What you are asked to do
Transcribe all data verbatim. Skip the pictures.

☆ ☆ ☆

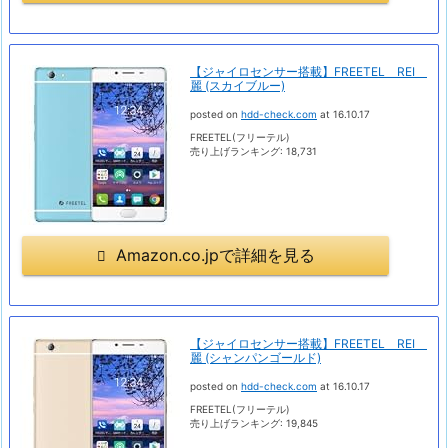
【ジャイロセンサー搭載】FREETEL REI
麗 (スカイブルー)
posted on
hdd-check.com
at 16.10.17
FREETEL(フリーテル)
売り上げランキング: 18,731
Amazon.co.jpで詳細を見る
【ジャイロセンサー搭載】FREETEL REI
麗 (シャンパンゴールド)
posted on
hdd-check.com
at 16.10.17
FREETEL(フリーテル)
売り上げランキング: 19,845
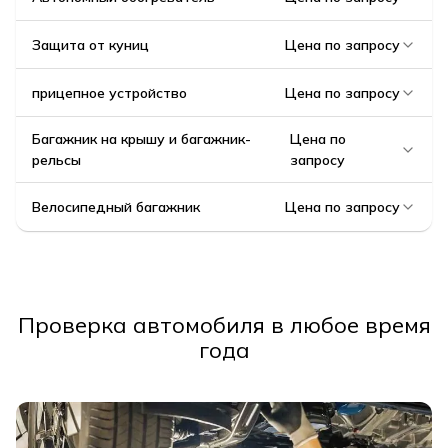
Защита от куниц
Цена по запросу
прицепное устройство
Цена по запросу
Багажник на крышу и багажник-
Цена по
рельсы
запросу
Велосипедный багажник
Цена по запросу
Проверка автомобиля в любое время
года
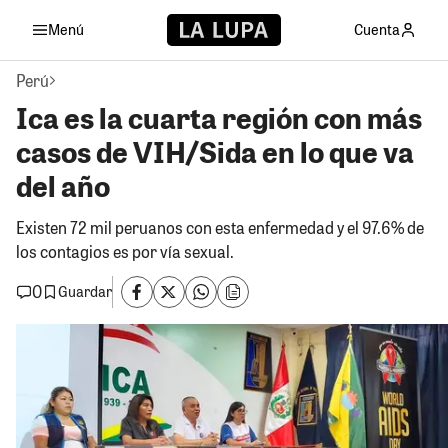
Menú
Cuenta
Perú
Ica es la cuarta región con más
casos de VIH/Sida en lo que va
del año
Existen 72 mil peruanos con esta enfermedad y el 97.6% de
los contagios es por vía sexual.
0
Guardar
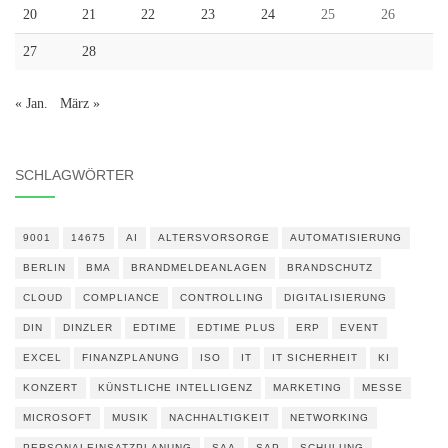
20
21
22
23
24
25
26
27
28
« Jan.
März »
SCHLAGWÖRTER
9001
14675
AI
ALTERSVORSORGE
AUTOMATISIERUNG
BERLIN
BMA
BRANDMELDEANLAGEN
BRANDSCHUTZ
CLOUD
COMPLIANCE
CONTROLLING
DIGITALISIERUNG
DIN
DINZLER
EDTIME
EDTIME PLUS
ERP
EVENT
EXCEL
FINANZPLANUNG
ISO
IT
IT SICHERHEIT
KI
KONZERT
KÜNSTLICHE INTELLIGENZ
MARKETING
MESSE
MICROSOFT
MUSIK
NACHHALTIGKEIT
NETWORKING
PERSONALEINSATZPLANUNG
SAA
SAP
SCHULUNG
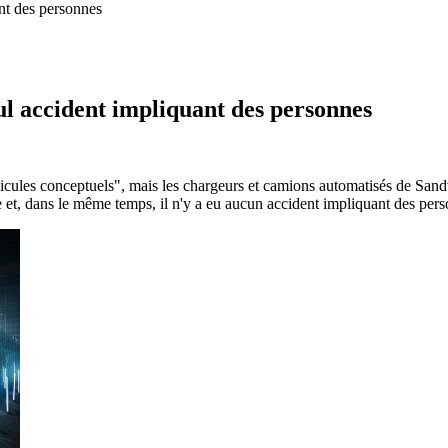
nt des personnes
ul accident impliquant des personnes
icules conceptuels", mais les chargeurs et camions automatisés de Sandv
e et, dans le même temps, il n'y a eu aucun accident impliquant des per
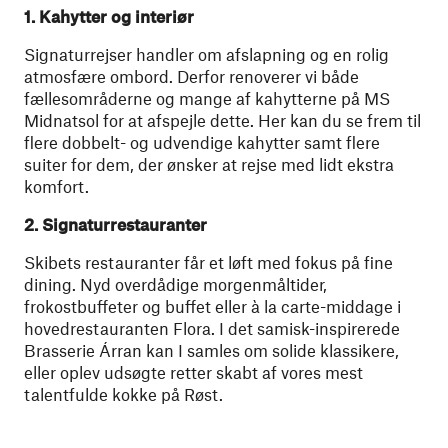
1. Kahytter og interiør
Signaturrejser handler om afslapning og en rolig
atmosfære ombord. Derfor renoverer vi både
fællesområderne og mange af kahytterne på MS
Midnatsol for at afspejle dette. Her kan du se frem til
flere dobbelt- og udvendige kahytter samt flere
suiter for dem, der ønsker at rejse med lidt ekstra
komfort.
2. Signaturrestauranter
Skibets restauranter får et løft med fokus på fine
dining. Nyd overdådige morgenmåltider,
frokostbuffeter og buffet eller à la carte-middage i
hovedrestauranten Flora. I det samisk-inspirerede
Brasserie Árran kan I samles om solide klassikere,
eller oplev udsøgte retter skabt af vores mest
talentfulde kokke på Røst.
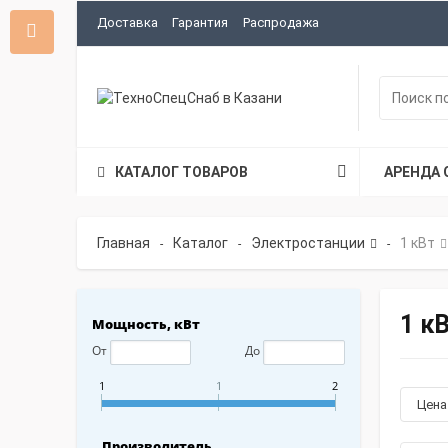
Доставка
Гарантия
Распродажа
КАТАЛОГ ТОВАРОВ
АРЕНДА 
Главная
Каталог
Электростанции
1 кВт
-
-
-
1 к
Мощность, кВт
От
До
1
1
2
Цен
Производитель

☆ ☆ ☆

Completed task
【ジャイロセンサー搭載】FREETEL REI
麗 (スカイブルー)
posted on
hdd-check.com
at 16.10.17
FREETEL(フリーテル)
売り上げランキング: 18,731
Amazon.co.jpで詳細を見る
【ジャイロセンサー搭載】FREETEL REI
麗 (シャンパンゴールド)
posted on
hdd-check.com
at 16.10.17
FREETEL(フリーテル)
売り上げランキング: 19,845
Защита от куниц
Цена по запросу
прицепное устройство
Цена по запросу
Багажник на крышу и багажник-
Цена по
рельсы
запросу
Велосипедный багажник
Цена по запросу
Проверка автомобиля в любое время
года
Menú
Cuenta
Perú
Ica es la cuarta región con más
casos de VIH/Sida en lo que va
del año
Existen 72 mil peruanos con esta enfermedad y el 97.6% de
los contagios es por vía sexual.
0
Guardar
20
21
22
23
24
25
26
27
28
« Jan.
März »
SCHLAGWÖRTER
9001
14675
AI
ALTERSVORSORGE
AUTOMATISIERUNG
BERLIN
BMA
BRANDMELDEANLAGEN
BRANDSCHUTZ
CLOUD
COMPLIANCE
CONTROLLING
DIGITALISIERUNG
DIN
DINZLER
EDTIME
EDTIME PLUS
ERP
EVENT
EXCEL
FINANZPLANUNG
ISO
IT
IT SICHERHEIT
KI
KONZERT
KÜNSTLICHE INTELLIGENZ
MARKETING
MESSE
MICROSOFT
MUSIK
NACHHALTIGKEIT
NETWORKING
PERSONALEINSATZPLANUNG
SAA
SAP
SCHULUNG
nt des personnes
ul accident impliquant des personnes
icules conceptuels", mais les chargeurs et camions automatisés de Sandv
e et, dans le même temps, il n'y a eu aucun accident impliquant des per
1. Kahytter og interiør
Signaturrejser handler om afslapning og en rolig
atmosfære ombord. Derfor renoverer vi både
fællesområderne og mange af kahytterne på MS
Midnatsol for at afspejle dette. Her kan du se frem til
flere dobbelt- og udvendige kahytter samt flere
suiter for dem, der ønsker at rejse med lidt ekstra
komfort.
2. Signaturrestauranter
Skibets restauranter får et løft med fokus på fine
dining. Nyd overdådige morgenmåltider,
frokostbuffeter og buffet eller à la carte-middage i
hovedrestauranten Flora. I det samisk-inspirerede
Brasserie Árran kan I samles om solide klassikere,
eller oplev udsøgte retter skabt af vores mest
talentfulde kokke på Røst.
Доставка
Гарантия
Распродажа
КАТАЛОГ ТОВАРОВ
АРЕНДА 
Главная
Каталог
Электростанции
1 кВт
-
-
-
1 к
Мощность, кВт
От
До
1
1
2
Цен
Производитель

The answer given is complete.